Big and bold acquisition
Moreover, its recent acquisition of Refinitiv could be a good strategic move for it as well. The company provides markets’ data and infrastructure to users across 190 countries. This can hold it in good stead.
However, all may not be smooth sailing ahead either. The Refinitiv acquisition, for instance, will require work. The group has earmarked a significant £1bn to integrate it. This is in addition to the $27bn price to buy the company, of course.
At the same time, its share price is elevated. With a price-to-earnings (P/E) ratio of 69 times, it is one of the pricier FTSE 100 stocks right now. And this is after its share price has softened in recent months.
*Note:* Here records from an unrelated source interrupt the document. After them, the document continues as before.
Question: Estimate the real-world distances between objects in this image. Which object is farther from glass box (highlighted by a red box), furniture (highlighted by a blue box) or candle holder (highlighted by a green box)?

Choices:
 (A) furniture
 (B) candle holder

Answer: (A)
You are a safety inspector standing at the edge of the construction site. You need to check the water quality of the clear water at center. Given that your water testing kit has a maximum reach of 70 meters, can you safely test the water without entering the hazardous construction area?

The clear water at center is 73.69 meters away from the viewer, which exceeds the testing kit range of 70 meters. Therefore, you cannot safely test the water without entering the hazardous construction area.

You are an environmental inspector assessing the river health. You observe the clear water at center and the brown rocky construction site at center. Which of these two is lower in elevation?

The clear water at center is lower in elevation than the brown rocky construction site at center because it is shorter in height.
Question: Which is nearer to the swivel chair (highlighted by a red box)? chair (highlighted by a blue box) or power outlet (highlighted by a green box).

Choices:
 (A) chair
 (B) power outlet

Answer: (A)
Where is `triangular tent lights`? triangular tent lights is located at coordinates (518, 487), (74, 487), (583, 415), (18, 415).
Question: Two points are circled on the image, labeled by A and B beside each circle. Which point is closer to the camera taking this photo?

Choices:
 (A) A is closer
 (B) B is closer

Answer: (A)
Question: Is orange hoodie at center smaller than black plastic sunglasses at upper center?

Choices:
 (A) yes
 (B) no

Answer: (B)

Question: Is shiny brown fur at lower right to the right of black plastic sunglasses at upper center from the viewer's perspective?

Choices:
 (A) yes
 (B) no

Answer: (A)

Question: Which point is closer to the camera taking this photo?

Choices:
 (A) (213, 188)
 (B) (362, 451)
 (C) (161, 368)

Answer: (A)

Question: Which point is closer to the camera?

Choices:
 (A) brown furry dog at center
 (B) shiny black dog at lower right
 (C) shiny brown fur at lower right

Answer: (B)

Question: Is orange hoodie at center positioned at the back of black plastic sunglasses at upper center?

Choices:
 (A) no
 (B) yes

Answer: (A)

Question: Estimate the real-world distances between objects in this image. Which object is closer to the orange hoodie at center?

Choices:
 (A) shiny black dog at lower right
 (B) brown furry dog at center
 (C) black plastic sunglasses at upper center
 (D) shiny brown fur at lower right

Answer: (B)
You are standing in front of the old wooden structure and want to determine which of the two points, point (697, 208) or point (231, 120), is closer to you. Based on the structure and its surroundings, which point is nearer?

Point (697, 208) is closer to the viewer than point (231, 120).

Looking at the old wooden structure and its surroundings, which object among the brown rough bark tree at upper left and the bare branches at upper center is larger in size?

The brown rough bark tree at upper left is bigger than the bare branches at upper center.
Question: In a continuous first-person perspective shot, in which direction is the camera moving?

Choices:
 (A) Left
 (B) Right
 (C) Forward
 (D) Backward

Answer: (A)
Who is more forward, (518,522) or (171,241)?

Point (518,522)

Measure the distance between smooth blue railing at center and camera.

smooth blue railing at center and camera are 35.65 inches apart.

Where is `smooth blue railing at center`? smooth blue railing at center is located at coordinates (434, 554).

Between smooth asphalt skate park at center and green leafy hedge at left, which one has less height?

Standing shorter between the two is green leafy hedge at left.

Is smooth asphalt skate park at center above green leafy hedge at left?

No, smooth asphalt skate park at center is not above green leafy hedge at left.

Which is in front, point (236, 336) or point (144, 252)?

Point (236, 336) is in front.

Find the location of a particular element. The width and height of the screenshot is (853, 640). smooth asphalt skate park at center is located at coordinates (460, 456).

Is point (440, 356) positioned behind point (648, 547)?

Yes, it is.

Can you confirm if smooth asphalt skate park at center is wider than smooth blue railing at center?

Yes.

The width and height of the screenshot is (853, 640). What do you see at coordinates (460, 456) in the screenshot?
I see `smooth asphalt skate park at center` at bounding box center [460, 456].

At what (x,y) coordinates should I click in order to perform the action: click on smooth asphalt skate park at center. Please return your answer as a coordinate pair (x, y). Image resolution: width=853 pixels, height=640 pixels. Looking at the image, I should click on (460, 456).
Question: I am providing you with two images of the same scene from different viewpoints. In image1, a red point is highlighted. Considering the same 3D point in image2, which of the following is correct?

What is next for the FTSE 100 stock
On balance though, I am hopeful about its future performance. The company has a lot going for it. A big acquisition comes with its own risks, but I think it is a bold move that can be hugely rewarding for it if it works out well. I think it is likely that the London Stock Exchange Group share can rise more, and for that reason I will still buy the stock. But whether it will quadruple or not will depend on how the Refinitiv deal plays out. I think the verdict is still out.